_YOUR GOAL_.
When a line in the data below includes "Interpueblos", pick it out and copy it.

── DATA SHOWN ──

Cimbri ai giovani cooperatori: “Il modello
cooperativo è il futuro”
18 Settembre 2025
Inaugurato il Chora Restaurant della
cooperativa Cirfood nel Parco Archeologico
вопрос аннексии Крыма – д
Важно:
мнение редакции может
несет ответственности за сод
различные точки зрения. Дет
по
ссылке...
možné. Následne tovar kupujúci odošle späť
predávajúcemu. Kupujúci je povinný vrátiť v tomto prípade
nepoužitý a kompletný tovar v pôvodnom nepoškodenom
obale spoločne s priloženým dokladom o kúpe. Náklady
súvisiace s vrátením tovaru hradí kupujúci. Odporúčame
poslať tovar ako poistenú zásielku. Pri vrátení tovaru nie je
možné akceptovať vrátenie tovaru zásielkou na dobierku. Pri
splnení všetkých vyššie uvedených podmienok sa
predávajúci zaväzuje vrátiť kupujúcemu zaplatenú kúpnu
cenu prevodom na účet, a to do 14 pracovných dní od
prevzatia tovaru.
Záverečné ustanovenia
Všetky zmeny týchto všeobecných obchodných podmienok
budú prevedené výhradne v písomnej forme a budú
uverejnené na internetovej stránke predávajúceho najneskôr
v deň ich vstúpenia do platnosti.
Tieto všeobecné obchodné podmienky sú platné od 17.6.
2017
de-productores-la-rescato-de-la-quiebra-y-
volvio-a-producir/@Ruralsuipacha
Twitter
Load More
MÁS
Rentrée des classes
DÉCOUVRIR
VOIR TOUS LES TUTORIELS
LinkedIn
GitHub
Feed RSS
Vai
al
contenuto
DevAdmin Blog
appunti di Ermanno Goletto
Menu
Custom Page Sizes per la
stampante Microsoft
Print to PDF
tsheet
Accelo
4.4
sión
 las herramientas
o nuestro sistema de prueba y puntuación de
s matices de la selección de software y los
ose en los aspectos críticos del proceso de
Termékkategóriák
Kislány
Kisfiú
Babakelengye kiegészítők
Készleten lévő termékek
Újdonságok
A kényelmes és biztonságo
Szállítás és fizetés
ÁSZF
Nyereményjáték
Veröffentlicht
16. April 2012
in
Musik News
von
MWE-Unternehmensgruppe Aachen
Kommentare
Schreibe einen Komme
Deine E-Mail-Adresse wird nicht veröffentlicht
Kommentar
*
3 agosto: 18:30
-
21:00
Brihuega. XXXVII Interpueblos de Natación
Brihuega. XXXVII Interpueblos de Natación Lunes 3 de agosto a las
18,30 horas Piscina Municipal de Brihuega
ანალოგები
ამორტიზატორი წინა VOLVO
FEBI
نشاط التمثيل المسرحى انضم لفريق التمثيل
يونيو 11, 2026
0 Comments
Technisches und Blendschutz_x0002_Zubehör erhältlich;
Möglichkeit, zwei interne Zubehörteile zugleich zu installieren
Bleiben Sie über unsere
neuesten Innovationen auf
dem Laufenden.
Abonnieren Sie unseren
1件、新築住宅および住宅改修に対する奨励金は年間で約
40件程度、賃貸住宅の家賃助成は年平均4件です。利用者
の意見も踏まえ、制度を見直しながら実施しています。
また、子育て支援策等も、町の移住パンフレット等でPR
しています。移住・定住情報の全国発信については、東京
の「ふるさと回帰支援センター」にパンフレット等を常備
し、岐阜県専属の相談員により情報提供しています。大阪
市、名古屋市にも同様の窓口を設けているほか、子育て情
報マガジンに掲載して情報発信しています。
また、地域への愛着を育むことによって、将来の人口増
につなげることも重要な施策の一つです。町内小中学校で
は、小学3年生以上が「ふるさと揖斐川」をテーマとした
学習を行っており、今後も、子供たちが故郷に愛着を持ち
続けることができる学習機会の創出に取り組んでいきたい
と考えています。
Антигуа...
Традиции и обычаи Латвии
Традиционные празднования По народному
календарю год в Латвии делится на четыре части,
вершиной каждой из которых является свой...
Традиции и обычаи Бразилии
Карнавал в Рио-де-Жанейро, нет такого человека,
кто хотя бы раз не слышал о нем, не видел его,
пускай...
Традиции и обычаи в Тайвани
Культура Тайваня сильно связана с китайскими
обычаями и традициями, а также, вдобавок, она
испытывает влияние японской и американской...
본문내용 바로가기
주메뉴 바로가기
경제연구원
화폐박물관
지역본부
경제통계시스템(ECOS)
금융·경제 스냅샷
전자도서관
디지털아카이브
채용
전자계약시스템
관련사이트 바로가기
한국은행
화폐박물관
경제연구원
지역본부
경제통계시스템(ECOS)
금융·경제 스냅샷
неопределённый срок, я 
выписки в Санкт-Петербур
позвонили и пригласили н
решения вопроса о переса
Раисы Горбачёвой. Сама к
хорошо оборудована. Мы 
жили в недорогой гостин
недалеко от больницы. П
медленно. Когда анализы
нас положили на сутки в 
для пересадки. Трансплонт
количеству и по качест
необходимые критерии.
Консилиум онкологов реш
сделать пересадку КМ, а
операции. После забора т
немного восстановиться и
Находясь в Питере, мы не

───

_WRITTEN SOLUTION_.
Brihuega. XXXVII Interpueblos de Natación
Brihuega. XXXVII Interpueblos de Natación Lunes 3 de agosto a las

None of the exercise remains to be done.